Pouco mais de um mês depois, em 7 de fevereiro, Li morreu.
A causa oficial? O coronavírus, contraído no mesmo hospital onde havia trabalhado. Ele foi infectado enquanto tentava tratar pacientes enfermos que continuaram dando vazão ao hospital durante o mês de janeiro.
Neste ponto, o PCC não conseguiu negar a existência do vírus, pois centenas e milhares de pessoas começaram a adoecer. Restrições de viagens e quarentenas entraram em vigor, mas já era tarde demais. Escolas e empresas foram fechadas. As pessoas permaneceram confinadas em suas casas. E a economia sofreu o enorme golpe que poderá levar a uma depressão.
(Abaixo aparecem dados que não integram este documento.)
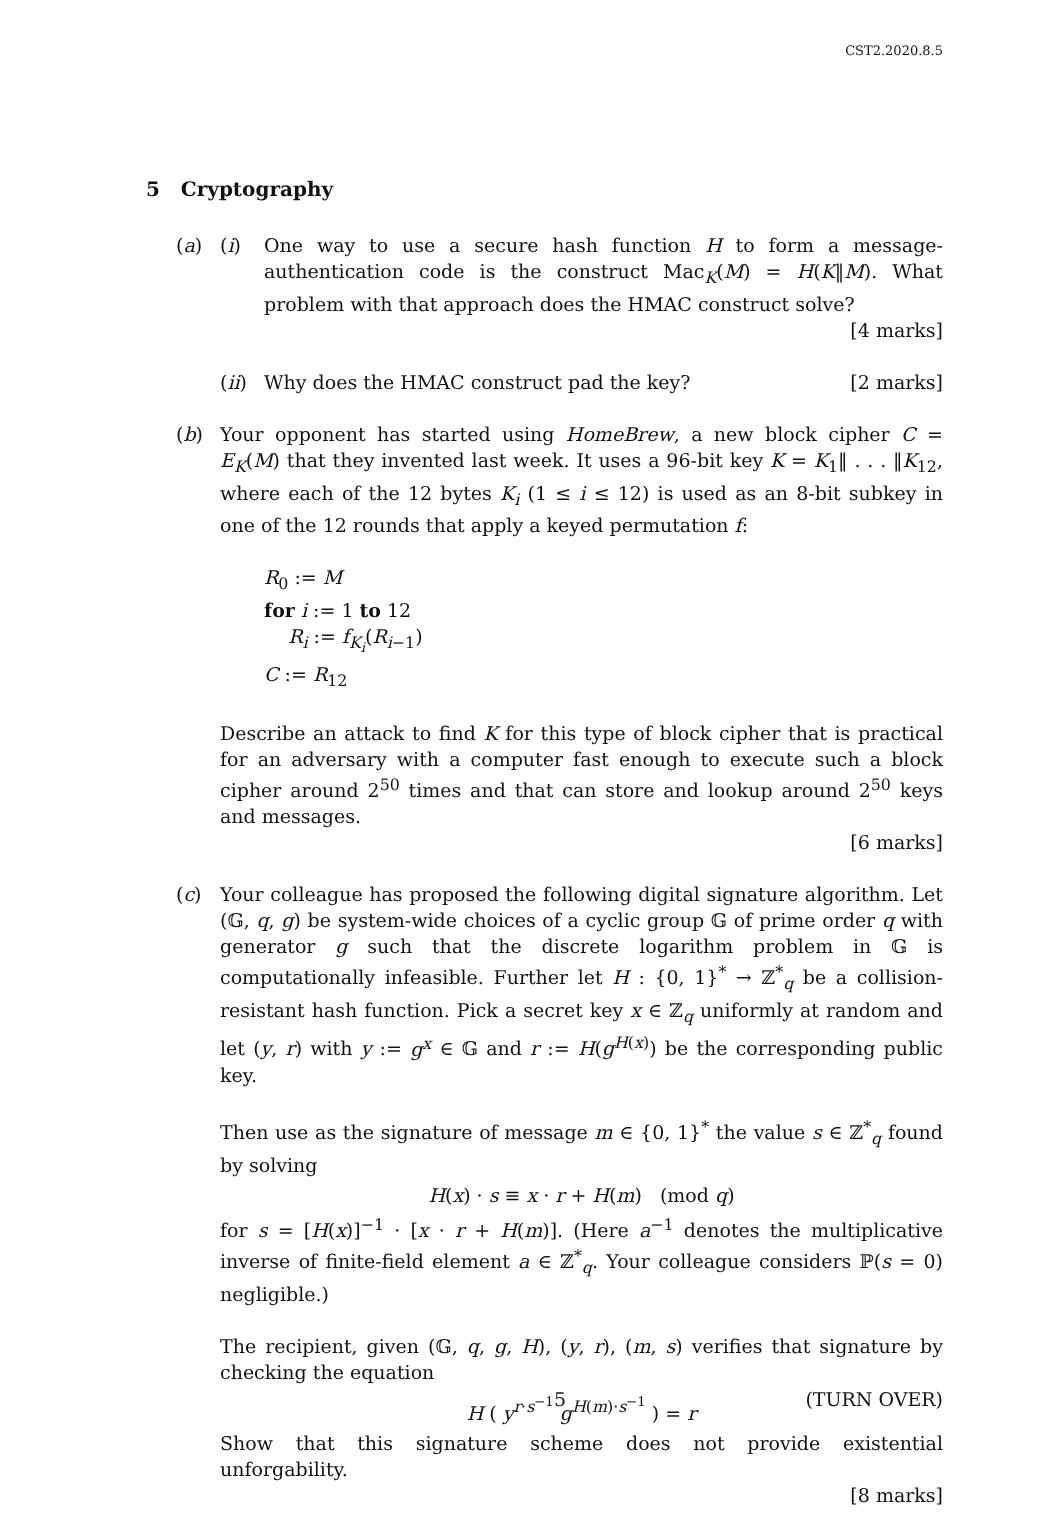CST2.2020.8.5
5 Cryptography
(a) (i) One way to use a secure hash function H to form a message-authentication code is the construct Mac<sub>K</sub>(M) = H(K‖M). What problem with that approach does the HMAC construct solve? [4 marks]
(ii)
Why does the HMAC construct pad the key? [2 marks]
(b) Your opponent has started using HomeBrew, a new block cipher C = E<sub>K</sub>(M) that they invented last week. It uses a 96-bit key K = K<sub>1</sub>‖ . . . ‖K<sub>12</sub>, where each of the 12 bytes K<sub>i</sub> (1 ≤ i ≤ 12) is used as an 8-bit subkey in one of the 12 rounds that apply a keyed permutation f:
R<sub>0</sub> := M
for i := 1 to 12
R<sub>i</sub> := f<sub>K<sub>i</sub></sub>(R<sub>i</sub><sub>−1</sub>)
C := R<sub>12</sub>
Describe an attack to find K for this type of block cipher that is practical for an adversary with a computer fast enough to execute such a block cipher around 2<sup>50</sup> times and that can store and lookup around 2<sup>50</sup> keys and messages.
[6 marks]
(c) Your colleague has proposed the following digital signature algorithm. Let (𝔾, q, g) be system-wide choices of a cyclic group 𝔾 of prime order q with generator g such that the discrete logarithm problem in 𝔾 is computationally infeasible. Further let H : {0, 1}<sup>*</sup> → ℤ<sup>*</sup><sub>q</sub> be a collision-resistant hash function. Pick a secret key x ∈ ℤ<sub>q</sub> uniformly at random and let (y, r) with y := g<sup>x</sup> ∈ 𝔾 and r := H(g<sup>H(x)</sup>) be the corresponding public key.
Then use as the signature of message m ∈ {0, 1}<sup>*</sup> the value s ∈ ℤ<sup>*</sup><sub>q</sub> found by solving
H(x) · s ≡ x · r + H(m) (mod q)
for s = [H(x)]<sup>−1</sup> · [x · r + H(m)]. (Here a<sup>−1</sup> denotes the multiplicative inverse of finite-field element a ∈ ℤ<sup>*</sup><sub>q</sub>. Your colleague considers ℙ(s = 0) negligible.)
The recipient, given (𝔾, q, g, H), (y, r), (m, s) verifies that signature by checking the equation
H ( y<sup>r·s<sup>−1</sup></sup> g<sup>H(m)·s<sup>−1</sup></sup> ) = r
Show that this signature scheme does not provide existential unforgability.
[8 marks]
5 (TURN OVER)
Quão diferente seria a nossa situação actual se o aviso de Li tivesse sido posto em prática em vez de o silenciar?
“As pessoas dizem que a China fez um bom trabalho no tratamento do vírus. Eu não concordo"Dito Alex Gladstein, Diretor de Estratégia da Human Rights Foundation. “A razão pela qual temos esta pandemia global neste momento é a censura chinesa e a natureza totalitária do governo.”
O que podemos aprender com as respostas de vários governos para esta pandemia? Vamos ficar de olho nas nossas liberdades à medida que esta crise continua a se desenrolar.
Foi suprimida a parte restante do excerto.